Records to process: Begin

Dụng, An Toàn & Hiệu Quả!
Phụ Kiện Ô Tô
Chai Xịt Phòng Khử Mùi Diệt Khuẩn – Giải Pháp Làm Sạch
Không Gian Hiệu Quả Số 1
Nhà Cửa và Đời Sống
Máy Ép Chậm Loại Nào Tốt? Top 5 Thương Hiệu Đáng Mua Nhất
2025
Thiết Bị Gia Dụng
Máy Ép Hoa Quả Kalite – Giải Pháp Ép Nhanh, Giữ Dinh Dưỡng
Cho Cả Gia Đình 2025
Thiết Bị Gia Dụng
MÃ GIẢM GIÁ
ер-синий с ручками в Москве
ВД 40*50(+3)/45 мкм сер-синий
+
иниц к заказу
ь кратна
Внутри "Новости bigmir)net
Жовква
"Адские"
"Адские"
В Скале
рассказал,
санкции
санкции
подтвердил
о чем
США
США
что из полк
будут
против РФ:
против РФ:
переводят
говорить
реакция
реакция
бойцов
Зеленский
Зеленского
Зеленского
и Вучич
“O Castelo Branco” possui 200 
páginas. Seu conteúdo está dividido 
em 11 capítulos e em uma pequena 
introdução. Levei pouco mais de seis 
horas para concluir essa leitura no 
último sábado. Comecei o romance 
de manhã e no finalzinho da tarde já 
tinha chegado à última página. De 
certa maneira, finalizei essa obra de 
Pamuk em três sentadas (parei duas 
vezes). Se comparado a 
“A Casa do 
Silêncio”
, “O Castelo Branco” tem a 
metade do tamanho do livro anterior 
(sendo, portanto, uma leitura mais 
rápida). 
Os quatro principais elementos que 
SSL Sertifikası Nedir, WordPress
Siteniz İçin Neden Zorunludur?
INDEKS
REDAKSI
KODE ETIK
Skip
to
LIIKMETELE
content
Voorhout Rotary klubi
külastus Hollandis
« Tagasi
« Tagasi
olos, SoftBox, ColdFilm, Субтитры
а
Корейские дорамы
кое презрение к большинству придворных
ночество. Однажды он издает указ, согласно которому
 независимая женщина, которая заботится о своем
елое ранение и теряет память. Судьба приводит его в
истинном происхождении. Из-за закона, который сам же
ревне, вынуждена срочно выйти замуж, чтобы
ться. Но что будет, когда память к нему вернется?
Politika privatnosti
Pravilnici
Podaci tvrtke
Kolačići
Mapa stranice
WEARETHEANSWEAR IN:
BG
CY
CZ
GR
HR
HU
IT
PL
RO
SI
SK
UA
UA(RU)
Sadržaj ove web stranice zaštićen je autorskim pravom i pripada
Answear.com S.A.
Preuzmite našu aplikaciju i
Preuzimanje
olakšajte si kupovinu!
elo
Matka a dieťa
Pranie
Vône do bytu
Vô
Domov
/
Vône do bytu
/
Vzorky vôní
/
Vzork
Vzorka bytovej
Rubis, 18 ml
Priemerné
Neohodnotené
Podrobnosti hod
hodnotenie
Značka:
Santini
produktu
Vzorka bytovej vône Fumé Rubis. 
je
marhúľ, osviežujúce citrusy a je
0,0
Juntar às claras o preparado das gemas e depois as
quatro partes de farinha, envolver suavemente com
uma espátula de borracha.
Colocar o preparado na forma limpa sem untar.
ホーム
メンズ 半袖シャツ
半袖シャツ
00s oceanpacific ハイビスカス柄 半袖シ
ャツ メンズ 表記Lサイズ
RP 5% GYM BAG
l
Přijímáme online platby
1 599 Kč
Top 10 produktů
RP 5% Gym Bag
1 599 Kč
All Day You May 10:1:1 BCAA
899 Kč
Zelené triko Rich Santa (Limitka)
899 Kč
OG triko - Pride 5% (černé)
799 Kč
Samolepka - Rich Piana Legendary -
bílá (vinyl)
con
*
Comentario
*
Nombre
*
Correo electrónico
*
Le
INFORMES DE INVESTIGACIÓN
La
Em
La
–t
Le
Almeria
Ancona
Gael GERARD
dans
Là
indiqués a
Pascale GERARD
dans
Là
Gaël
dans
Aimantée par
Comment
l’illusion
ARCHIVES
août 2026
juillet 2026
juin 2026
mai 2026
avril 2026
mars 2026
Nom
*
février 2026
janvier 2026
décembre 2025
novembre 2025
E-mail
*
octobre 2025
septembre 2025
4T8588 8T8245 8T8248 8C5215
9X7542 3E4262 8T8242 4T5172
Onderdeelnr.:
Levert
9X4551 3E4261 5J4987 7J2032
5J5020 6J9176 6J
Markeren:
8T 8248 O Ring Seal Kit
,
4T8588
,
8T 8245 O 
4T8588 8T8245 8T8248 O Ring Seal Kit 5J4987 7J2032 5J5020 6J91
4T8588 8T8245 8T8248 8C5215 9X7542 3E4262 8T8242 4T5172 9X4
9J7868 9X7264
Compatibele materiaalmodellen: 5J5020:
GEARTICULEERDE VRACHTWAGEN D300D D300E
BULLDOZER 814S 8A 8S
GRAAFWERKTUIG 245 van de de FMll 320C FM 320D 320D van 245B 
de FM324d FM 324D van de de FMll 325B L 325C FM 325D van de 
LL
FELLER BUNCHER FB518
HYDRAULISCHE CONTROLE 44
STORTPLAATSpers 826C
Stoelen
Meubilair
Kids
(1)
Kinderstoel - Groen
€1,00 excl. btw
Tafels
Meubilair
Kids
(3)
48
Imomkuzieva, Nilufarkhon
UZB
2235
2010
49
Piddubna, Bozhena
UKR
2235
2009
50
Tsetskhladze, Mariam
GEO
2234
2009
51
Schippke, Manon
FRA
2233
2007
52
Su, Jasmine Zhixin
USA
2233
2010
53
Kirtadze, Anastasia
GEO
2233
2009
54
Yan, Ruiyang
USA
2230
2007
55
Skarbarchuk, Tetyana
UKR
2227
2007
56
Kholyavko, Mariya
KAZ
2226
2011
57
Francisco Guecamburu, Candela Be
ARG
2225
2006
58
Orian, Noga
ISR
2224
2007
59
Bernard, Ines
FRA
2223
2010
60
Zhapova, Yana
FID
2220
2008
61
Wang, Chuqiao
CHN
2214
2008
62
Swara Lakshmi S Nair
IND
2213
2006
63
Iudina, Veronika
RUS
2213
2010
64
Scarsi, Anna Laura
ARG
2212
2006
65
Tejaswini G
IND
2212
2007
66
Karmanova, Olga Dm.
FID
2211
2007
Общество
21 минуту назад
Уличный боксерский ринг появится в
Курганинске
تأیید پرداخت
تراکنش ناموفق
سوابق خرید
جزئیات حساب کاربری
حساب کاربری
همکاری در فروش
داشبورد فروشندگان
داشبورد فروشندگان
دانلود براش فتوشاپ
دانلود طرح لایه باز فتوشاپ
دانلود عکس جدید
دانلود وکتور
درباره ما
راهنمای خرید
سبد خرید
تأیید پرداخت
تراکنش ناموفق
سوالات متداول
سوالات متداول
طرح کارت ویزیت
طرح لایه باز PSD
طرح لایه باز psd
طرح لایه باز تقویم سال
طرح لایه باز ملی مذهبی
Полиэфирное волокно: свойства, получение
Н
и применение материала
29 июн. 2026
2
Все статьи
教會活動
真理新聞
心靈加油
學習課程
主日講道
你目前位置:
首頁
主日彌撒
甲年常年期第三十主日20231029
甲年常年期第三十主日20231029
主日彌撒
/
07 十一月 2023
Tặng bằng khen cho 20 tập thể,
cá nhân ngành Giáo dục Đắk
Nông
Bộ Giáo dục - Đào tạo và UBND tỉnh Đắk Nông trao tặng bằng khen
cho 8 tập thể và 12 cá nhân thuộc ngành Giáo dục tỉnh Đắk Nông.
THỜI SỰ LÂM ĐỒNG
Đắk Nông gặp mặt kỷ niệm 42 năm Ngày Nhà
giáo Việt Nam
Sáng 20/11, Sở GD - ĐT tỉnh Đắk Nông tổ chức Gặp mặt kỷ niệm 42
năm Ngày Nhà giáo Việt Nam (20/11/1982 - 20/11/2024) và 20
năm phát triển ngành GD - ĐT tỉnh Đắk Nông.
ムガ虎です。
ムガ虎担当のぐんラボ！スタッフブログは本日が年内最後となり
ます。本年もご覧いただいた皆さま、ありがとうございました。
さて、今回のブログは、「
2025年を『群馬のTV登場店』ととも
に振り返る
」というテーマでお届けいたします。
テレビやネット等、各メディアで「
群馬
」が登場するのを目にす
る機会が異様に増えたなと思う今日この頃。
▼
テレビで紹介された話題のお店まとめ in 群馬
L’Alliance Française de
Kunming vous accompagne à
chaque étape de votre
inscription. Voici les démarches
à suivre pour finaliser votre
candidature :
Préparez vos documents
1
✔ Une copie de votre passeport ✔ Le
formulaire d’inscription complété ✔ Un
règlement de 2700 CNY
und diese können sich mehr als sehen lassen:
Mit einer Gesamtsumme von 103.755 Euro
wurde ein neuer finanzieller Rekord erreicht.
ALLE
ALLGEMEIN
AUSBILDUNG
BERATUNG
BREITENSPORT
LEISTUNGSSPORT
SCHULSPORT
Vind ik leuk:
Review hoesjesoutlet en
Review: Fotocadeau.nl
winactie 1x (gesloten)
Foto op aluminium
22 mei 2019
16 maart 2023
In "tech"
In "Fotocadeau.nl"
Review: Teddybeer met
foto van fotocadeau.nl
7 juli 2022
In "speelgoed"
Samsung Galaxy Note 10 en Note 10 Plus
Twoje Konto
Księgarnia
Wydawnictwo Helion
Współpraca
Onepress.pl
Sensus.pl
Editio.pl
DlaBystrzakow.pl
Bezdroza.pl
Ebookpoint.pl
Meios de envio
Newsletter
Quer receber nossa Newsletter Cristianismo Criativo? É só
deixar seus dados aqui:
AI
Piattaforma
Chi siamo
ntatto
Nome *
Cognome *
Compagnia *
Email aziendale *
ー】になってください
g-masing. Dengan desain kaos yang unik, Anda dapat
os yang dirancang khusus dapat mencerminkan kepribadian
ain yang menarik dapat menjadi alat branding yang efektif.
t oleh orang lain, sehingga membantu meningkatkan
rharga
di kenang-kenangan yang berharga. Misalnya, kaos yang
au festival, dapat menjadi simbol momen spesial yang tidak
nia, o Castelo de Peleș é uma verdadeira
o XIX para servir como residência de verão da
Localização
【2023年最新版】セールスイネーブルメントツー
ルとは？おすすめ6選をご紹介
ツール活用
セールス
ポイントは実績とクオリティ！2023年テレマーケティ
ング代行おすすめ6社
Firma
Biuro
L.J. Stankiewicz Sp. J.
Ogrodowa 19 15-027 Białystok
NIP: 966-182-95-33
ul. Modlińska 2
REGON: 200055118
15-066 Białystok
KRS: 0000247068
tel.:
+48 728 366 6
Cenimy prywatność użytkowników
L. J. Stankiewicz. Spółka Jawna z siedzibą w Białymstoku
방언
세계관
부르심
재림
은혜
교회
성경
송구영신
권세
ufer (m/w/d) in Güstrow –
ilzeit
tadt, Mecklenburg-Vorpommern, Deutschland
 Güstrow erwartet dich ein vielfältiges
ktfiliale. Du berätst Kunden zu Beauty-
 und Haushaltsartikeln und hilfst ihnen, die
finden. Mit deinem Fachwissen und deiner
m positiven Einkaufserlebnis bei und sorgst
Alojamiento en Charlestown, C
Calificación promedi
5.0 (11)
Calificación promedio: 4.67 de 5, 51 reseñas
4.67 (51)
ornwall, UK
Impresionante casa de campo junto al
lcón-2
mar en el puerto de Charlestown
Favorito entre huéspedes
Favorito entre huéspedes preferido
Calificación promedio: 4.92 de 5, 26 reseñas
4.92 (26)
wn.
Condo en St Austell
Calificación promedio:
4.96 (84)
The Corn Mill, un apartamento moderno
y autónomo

Records to process: End

Work instruction: Give again, unchanged, every line of the listing from the very first one through the line that contains "Vzorka bytovej vône Fumé Rubis.", including that line.

Exercise solution:
Dụng, An Toàn & Hiệu Quả!
Phụ Kiện Ô Tô
Chai Xịt Phòng Khử Mùi Diệt Khuẩn – Giải Pháp Làm Sạch
Không Gian Hiệu Quả Số 1
Nhà Cửa và Đời Sống
Máy Ép Chậm Loại Nào Tốt? Top 5 Thương Hiệu Đáng Mua Nhất
2025
Thiết Bị Gia Dụng
Máy Ép Hoa Quả Kalite – Giải Pháp Ép Nhanh, Giữ Dinh Dưỡng
Cho Cả Gia Đình 2025
Thiết Bị Gia Dụng
MÃ GIẢM GIÁ
ер-синий с ручками в Москве
ВД 40*50(+3)/45 мкм сер-синий
+
иниц к заказу
ь кратна
Внутри "Новости bigmir)net
Жовква
"Адские"
"Адские"
В Скале
рассказал,
санкции
санкции
подтвердил
о чем
США
США
что из полк
будут
против РФ:
против РФ:
переводят
говорить
реакция
реакция
бойцов
Зеленский
Зеленского
Зеленского
и Вучич
“O Castelo Branco” possui 200 
páginas. Seu conteúdo está dividido 
em 11 capítulos e em uma pequena 
introdução. Levei pouco mais de seis 
horas para concluir essa leitura no 
último sábado. Comecei o romance 
de manhã e no finalzinho da tarde já 
tinha chegado à última página. De 
certa maneira, finalizei essa obra de 
Pamuk em três sentadas (parei duas 
vezes). Se comparado a 
“A Casa do 
Silêncio”
, “O Castelo Branco” tem a 
metade do tamanho do livro anterior 
(sendo, portanto, uma leitura mais 
rápida). 
Os quatro principais elementos que 
SSL Sertifikası Nedir, WordPress
Siteniz İçin Neden Zorunludur?
INDEKS
REDAKSI
KODE ETIK
Skip
to
LIIKMETELE
content
Voorhout Rotary klubi
külastus Hollandis
« Tagasi
« Tagasi
olos, SoftBox, ColdFilm, Субтитры
а
Корейские дорамы
кое презрение к большинству придворных
ночество. Однажды он издает указ, согласно которому
 независимая женщина, которая заботится о своем
елое ранение и теряет память. Судьба приводит его в
истинном происхождении. Из-за закона, который сам же
ревне, вынуждена срочно выйти замуж, чтобы
ться. Но что будет, когда память к нему вернется?
Politika privatnosti
Pravilnici
Podaci tvrtke
Kolačići
Mapa stranice
WEARETHEANSWEAR IN:
BG
CY
CZ
GR
HR
HU
IT
PL
RO
SI
SK
UA
UA(RU)
Sadržaj ove web stranice zaštićen je autorskim pravom i pripada
Answear.com S.A.
Preuzmite našu aplikaciju i
Preuzimanje
olakšajte si kupovinu!
elo
Matka a dieťa
Pranie
Vône do bytu
Vô
Domov
/
Vône do bytu
/
Vzorky vôní
/
Vzork
Vzorka bytovej
Rubis, 18 ml
Priemerné
Neohodnotené
Podrobnosti hod
hodnotenie
Značka:
Santini
produktu
Vzorka bytovej vône Fumé Rubis. 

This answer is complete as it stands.